Memlekette işlerin yolunda gitmediği günler hiç yabancı değil bize. Çarşıya pazara çıkınca herkesin dilinde aynı söz var: “Fiyatlar uçmuş, cebimiz boşalmış, iş desen yok.” İnsanlar bir yandan geçim derdine düşerken, iktidar başka bir telaş içinde: Muhalefeti susturmak, sesi çıkan herkese yüklenmek. Bugün CHP’ye yönelen saldırılar da işte tam burada devreye giriyor. Bu, sıradan bir siyasi rekabet değil; daha derin, daha hesaplı bir mesele.
Ekonomik krizi gizlemenin en kolay yolu, düşman yaratmaktır. Muhalefete vurmak, gündemi değiştirmek için kullanılan eski bir yöntemdir. Cumhurbaşkanlığı sistemi tartışılırken iktidarın asıl derdi de bellidir: Yetkilerini artırmak, koltuğunu sağlamlaştırmak. Yeni anayasa söylemleriyle hem toplumu hem de muhalefeti sıkıştırıp seçimlere avantajlı girmek istiyorlar. Ama işin özünde başka bir mesele daha var: Barış. Çünkü barış büyürse demokrasi büyür, demokrasi büyürse tek adam düzeni çatırdamaya başlar. İşte bu yüzden barış süreci hedef alınıyor.

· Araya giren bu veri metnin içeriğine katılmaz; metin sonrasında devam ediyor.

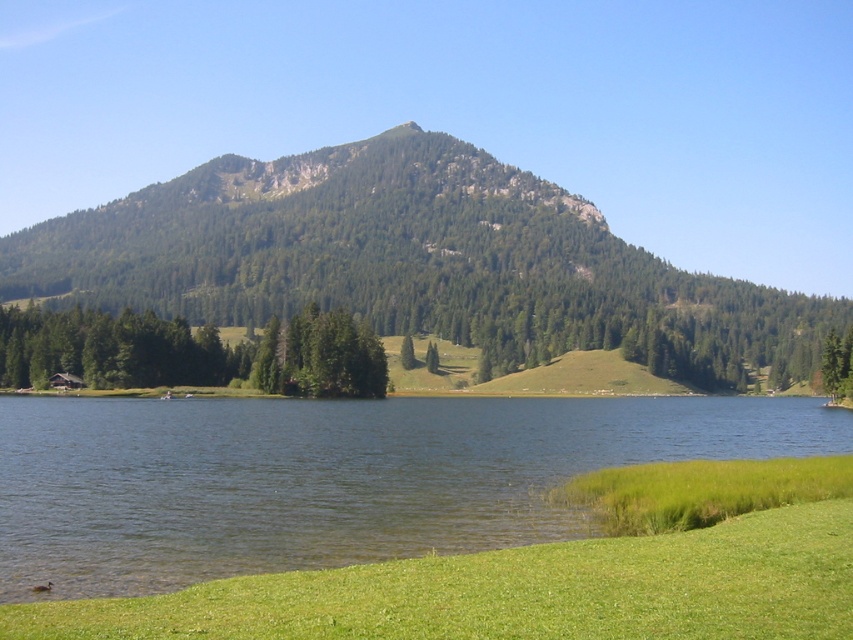
You are standing at the edge of the green grassy shore at lower right and want to take a photo of the green forested mountain at center. Which object in the scene takes up more space in the photo?

The green forested mountain at center occupies more space in the photo than the green grassy shore at lower right because the green forested mountain at center takes up more space than the green grassy shore at lower right.

You are standing on the green grassy shore at lower right and want to reach the green forested mountain at center. Which direction should you walk to get there?

Answer: To reach the green forested mountain at center from the green grassy shore at lower right, you should walk towards the center of the image, as the green grassy shore at lower right is positioned under the green forested mountain at center.

You are standing at the edge of the green grassy shore at lower right and want to walk towards the green forested mountain at center. Is the mountain behind or in front of you?

The green grassy shore at lower right is in front of the green forested mountain at center, so the mountain is behind you.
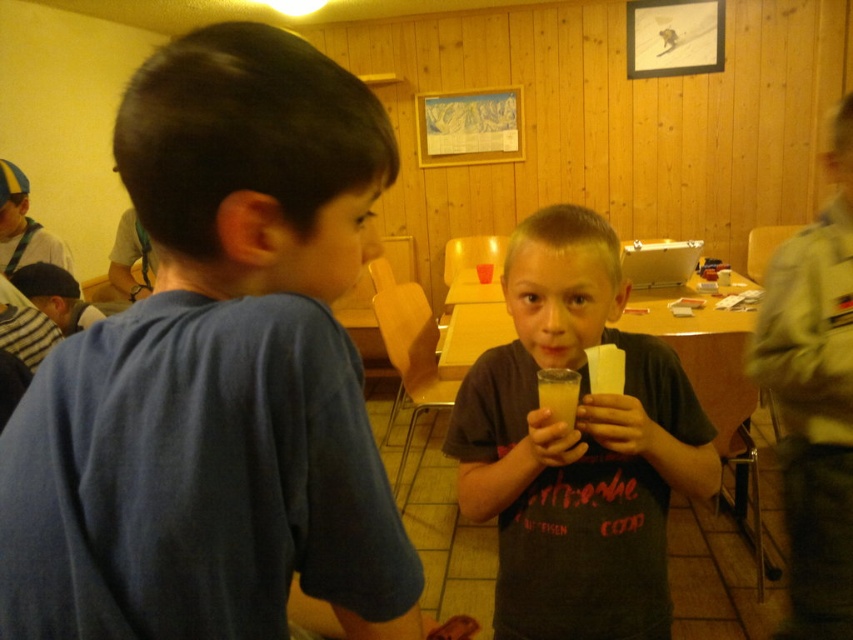
What is the location of the point with coordinates (218,372) in the image?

Bugün CHP’ye yönelen baskılar aslında hepimize yöneliktir. Kime dokunulursa dokunulsun, Kürt hareketine, sosyalistlere, işçiye, kadına, halkın demokrasi talebine dokunuluyor. Hatırlayın, 7 Haziran’dan sonra HDP binaları yakılmış, kültür dernekleri mühürlenmişti. Bugün yaşanan da aynı zihniyetin devamıdır.
CHP bu saldırının özünü görmek zorunda. Bu sadece “ana muhalefeti susturma” girişimi değildir; bu, barışı ortadan kaldırma, barış bloğunu zayıflatma hamlesidir. O yüzden CHP hem Meclis’te hem sokakta barışı savunmalı, toplumsal alanda barışın sesi olmalı, eşitlik ve özgürlük hattını güçlendirmelidir. Kürtlerin taleplerini yok saymak yerine, demokratik çözümün merkezine koymalıdır.

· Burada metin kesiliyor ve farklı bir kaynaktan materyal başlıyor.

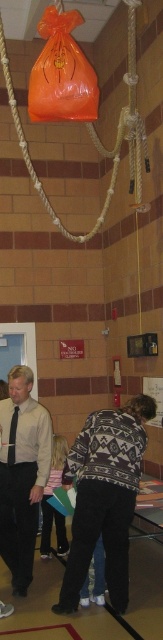
Question: From the image, what is the correct spatial relationship of knit sweater at center in relation to matte black shirt at center?

Choices:
 (A) left
 (B) right

Answer: (B)

Question: Can you confirm if knit sweater at center is smaller than matte black shirt at center?

Choices:
 (A) yes
 (B) no

Answer: (B)

Question: Does knit sweater at center appear over orange plastic bag at upper center?

Choices:
 (A) yes
 (B) no

Answer: (B)

Question: Estimate the real-world distances between objects in this image. Which object is closer to the orange plastic bag at upper center?

Choices:
 (A) matte black shirt at center
 (B) knit sweater at center

Answer: (B)

Question: Which object is farther from the camera taking this photo?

Bugün olan biten yalnızca CHP’ye değil, halkın tüm kazanımlarına, demokrasiye, barışa saldırıdır. İktidarın hesabı açıktır: Krizi saklamak, tek adam düzenini sağlamlaştırmak, barışı boğmak. Ama unutmayalım: Barışın sesi susturulamaz. Yeter ki biz bu sesin etrafında kenetlenelim. Çünkü bu memleketin geleceği, halkların eşitliğinde ve barışın gölgesinde yeşerecek.